• [EXERCISE OBJECTIVE]
Summarize the thulium passage in two sentences.

-------- TEXT BLOCK --------

In 1879, the Swedish chemist
Per Teodor Cleve separated from the rare earth oxide erbia another two
previously unknown components, which he called holmia and thulia; these were
the oxides of holmium and thulium, respectively. A relatively pure sample of
thulium metal was first obtained in 1911.
Thulium is a moderately hard,
silvery white metal that is stable in air but can easily be dissolved in
diluted acids—except hydrofluoric acid (HF), in which an insoluble trifluoride
(TmF3) layer forms on the surface of the metal, impeding further chemical
reaction. Thulium is a strong paramagnet above 56 K (−217 °C, or −359 °F).
Between 56 and 32 K (−241 °C, or −402 °F) the metal is antiferromagnetic with a
sinusoidally modulated magnetic structure along the c-axis of its crystal
structure, and below 32 K thulium is ferrimagnetic.

-------- DATA SHOWN --------

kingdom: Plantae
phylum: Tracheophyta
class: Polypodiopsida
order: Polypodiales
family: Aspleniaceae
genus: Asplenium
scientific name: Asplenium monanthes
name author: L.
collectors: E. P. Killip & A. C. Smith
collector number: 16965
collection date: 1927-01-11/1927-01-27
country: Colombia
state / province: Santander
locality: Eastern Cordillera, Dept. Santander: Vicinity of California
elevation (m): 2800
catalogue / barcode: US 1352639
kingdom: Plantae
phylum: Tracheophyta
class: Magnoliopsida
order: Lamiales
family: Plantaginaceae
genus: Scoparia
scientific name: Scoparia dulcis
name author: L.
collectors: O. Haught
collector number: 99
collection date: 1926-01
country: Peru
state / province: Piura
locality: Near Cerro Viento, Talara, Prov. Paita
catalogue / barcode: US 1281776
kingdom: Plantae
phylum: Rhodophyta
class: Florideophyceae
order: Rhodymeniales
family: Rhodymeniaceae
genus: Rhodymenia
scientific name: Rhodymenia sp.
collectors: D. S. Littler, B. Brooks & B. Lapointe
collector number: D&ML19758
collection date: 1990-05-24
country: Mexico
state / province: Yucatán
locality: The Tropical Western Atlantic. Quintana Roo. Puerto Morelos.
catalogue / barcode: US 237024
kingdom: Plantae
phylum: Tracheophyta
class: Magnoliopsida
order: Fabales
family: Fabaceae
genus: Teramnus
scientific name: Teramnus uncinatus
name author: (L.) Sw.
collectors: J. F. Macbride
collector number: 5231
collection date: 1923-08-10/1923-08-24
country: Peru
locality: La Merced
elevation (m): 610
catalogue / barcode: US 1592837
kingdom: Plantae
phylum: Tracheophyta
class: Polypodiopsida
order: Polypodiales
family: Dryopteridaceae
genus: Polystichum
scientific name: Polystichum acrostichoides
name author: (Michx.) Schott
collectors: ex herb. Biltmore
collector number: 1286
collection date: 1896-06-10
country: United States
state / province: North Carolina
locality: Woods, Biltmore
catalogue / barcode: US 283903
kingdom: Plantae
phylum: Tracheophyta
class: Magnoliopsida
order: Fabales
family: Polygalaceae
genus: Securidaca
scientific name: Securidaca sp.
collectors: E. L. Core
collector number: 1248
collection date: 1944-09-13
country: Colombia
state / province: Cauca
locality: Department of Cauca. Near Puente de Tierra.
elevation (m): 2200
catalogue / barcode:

--------

• [RESULT FOR THIS TASK]
In 1879, the Swedish chemist Per Teodor Cleve separated holmia and thulia, the oxides of holmium and thulium, from erbia, and a relatively pure sample of thulium metal was first obtained in 1911. Thulium is a moderately hard, silvery white metal that is stable in air and dissolves easily in diluted acids other than hydrofluoric acid; it is a strong paramagnet above 56 K, antiferromagnetic between 56 and 32 K, and ferrimagnetic below 32 K.